The endocrine system is a complex group of glands. Glands are organs that make hormones. Hormones help to control activities in your child’s body. Different types of hormones control reproduction, metabolism (food burning and waste elimination) and growth and development. Hormones also control the way you respond to your surroundings, and they help to provide the proper amount of energy and nutrition your body needs to function. The glands that make up the endocrine system include the thyroid, parathyroid, pancreas, ovaries, testes, adrenal, pituitary and hypothalamus.
What is the metabolic system?
The metabolic system is a control system of the body that keeps the body's health in balance through the production of chemical substances.
Diseases and Disorders
Diabetes in children is mostly caused by insufficient secretion of insulin (Type 1 diabetes). Signs and symptoms include high blood sugar, increased thirst, frequent urination and weight loss. If left untreated, it is usually fatal. If poorly treated, it leads to severe long term complications such as eye and kidney disease.

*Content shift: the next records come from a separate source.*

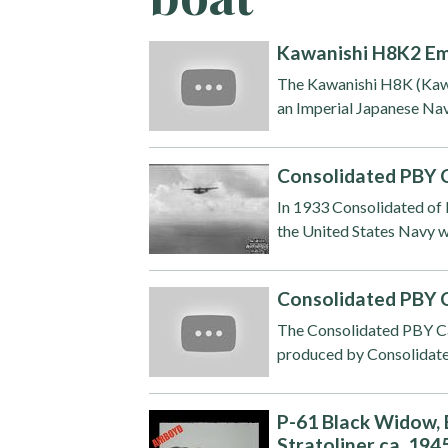
Kawanishi H8K2 Em
The Kawanishi H8K (Kawan
an Imperial Japanese Nav
Consolidated PBY C
In 1933 Consolidated of 
the United States Navy wit
Consolidated PBY 
The Consolidated PBY Ca
produced by Consolidated 
P-61 Black Widow, 
Stratoliner ca. 1945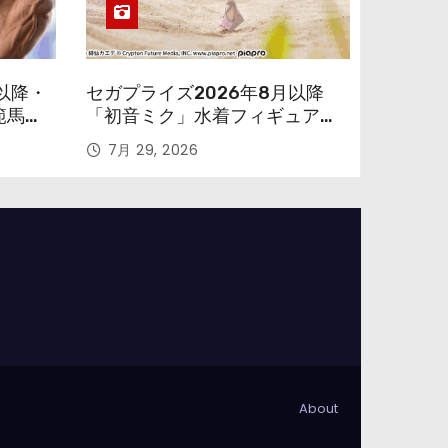
以降・
セガプライズ2026年8月以降
範馬勇
「初音ミク」水着フィギュアが
色味を変えて再登場！
7月 29, 2026
About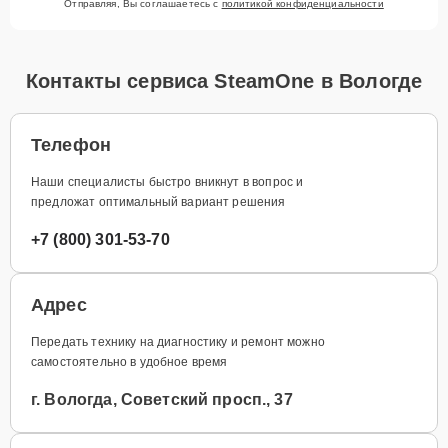
Отправляя, Вы соглашаетесь с
политикой конфиденциальности
Контакты сервиса SteamOne в Вологде
Телефон
Наши специалисты быстро вникнут в вопрос и
предложат оптимальный вариант решения
+7 (800) 301-53-70
Адрес
Передать технику на диагностику и ремонт можно
самостоятельно в удобное время
г. Вологда, Советский просп., 37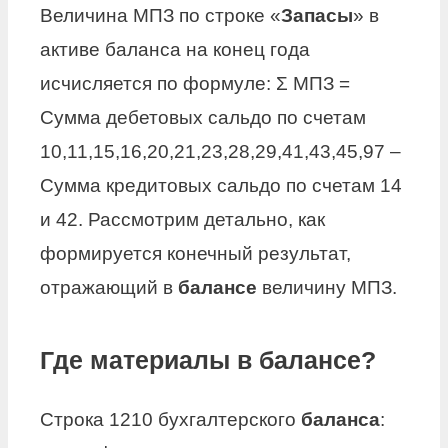
Величина МПЗ по строке «
Запасы
» в
активе баланса на конец года
исчисляется по формуле: Ʃ МПЗ =
Сумма дебетовых сальдо по счетам
10,11,15,16,20,21,23,28,29,41,43,45,97 –
Сумма кредитовых сальдо по счетам 14
и 42. Рассмотрим детально, как
формируется конечный результат,
отражающий в
балансе
величину МПЗ.
Где материалы в балансе?
Строка 1210 бухгалтерского
баланса
: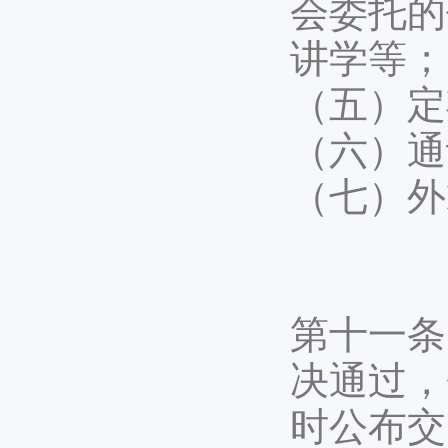
会委托的
讲学等；
（五）定
（六）通
（七）外
第十一条
决通过，
时公布交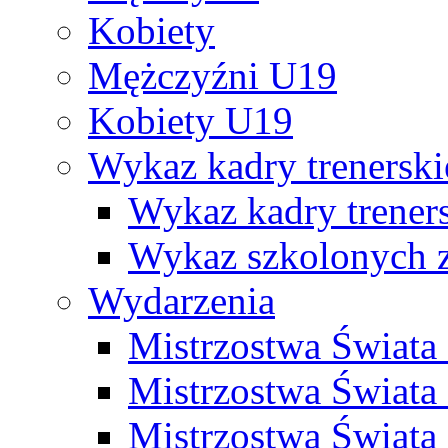
Kobiety
Mężczyźni U19
Kobiety U19
Wykaz kadry trenersk
Wykaz kadry treners
Wykaz szkolonych
Wydarzenia
Mistrzostwa Świat
Mistrzostwa Świata
Mistrzostwa Świat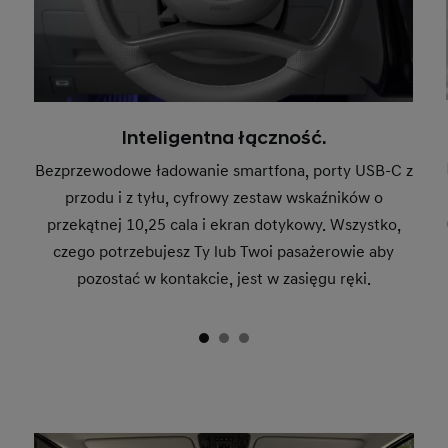
Inteligentna łączność.
Bezprzewodowe ładowanie smartfona, porty USB-C z
przodu i z tyłu, cyfrowy zestaw wskaźników o
przekątnej 10,25 cala i ekran dotykowy. Wszystko,
czego potrzebujesz Ty lub Twoi pasażerowie aby
pozostać w kontakcie, jest w zasięgu ręki.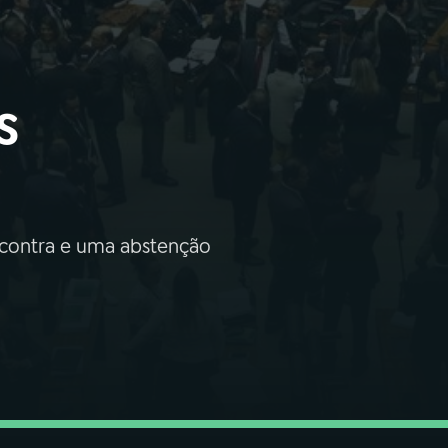
s
2 contra e uma abstenção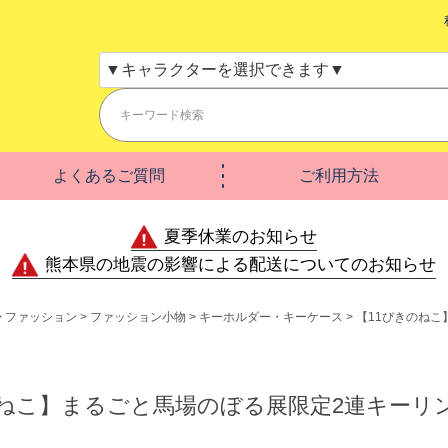
よくあるご質問
ご利用方法
夏季休業のお知らせ
熊本県の地震の影響による配送についてのお知らせ
ファッション
ファッション小物
キーホルダー・キーケース
【11ぴきのねこ
のねこ】まるごと馬場のぼる展限定2連キーリ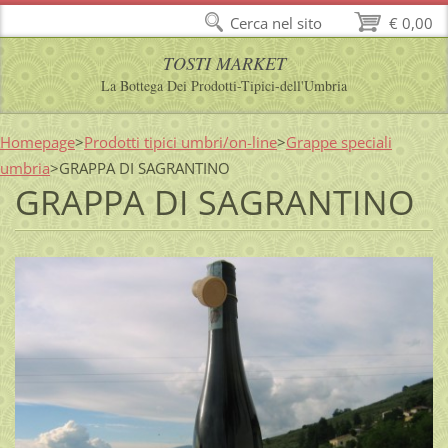
Cerca nel sito
€ 0,00
TOSTI MARKET
La Bottega Dei Prodotti-Tipici-dell'Umbria
Homepage
>
Prodotti tipici umbri/on-line
>
Grappe speciali
umbria
>
GRAPPA DI SAGRANTINO
GRAPPA DI SAGRANTINO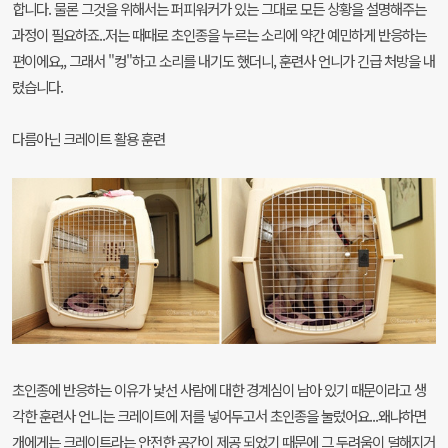
합니다. 물론 그것을 위해서는 퍼피워커가 있는 그대로 모든 상황을 설명해주는
과정이 필요하죠..저는 때때로 초인종을 누르는 소리에 약간 예민하게 반응하는
편이에요,, 그래서 "컹"하고 소리를 내기도 했더니, 훈련사 언니가 긴급 처방을 내
렸습니다.
다름아닌 크레이트 활용 훈련
초인종에 반응하는 이유가 낯선 사람에 대한 경계심이 남아 있기 때문이라고 생
각한 훈련사 언니는 크레이트에 저를 넣어두고서 초인종을 눌렀어요...왜냐하면
개에게는 크레이트라는 안전한 공간이 제공 되었기 때문에 그 두려움이 덜해지거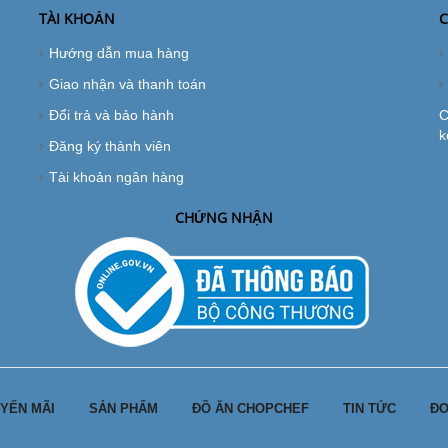
TÀI KHOẢN
C
Hướng dẫn mua hàng
Giao nhận và thanh toán
Đổi trả và bảo hành
C
k
Đăng ký thành viên
Tài khoản ngân hàng
CHỨNG NHẬN
YẾN MÃI
SẢN PHẨM
ĐỒ ĂN CHOPCHEF
TIN TỨC
ĐƠ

Treatment requires daily administration of insulin, appropriate diet and regular monitoring of blood sugar.

Growth and puberty
Hormones such as growth hormone, thyroid hormones and testosterone/estrogens are, together with optimal nutrition, necessary to achieve normal pubertal development and final height.

Disorders of sexual development
Disorders of sex development (DSD) are congenital conditions in which sex development is atypical or ambiguous. These abnormalities potentially lead to major consequences for the neonate: undervirilization in males and virilization in females, abnormal pubertal development, absent or decreased fertility, recurrent infections in the genital area, inability to have normal sexual intercourse and poor quality of life. In addition, in the case of ambiguity, the genitalia do not have the normal appearance that allows the parents or health professionals to readily assign a male or a female sex.

Thyroid diseases
The thyroid gland is a small butterfly shaped gland located at the base of the neck. It makes hormones that are necessary for brain development and growth. Neonates born with abnormal or absent thyroid gland may present with mental retardation and short stature. If recognized early, treatment costs a few dollars per month and is very effective.

Childhood obesity, defined as an excess in body fat that can have negative effects on health, is rapidly increasing in developing countries. Complications that can be seen in pediatrics include Type 2 diabetes, excess hair and infertility in girls, liver dysfunction.

Adrenal glands
Adrenal glands are 2 small glands located on top of the kidneys. They make very important hormones such as cortisol (the “stress hormone”) and aldosterone (necessary to prevent salt loss by the kidney).

Calcium and bones
Calcium is necessary for bone health. Its absorption and excretion are tightly regulated by hormones such as parathormone and vitamin D.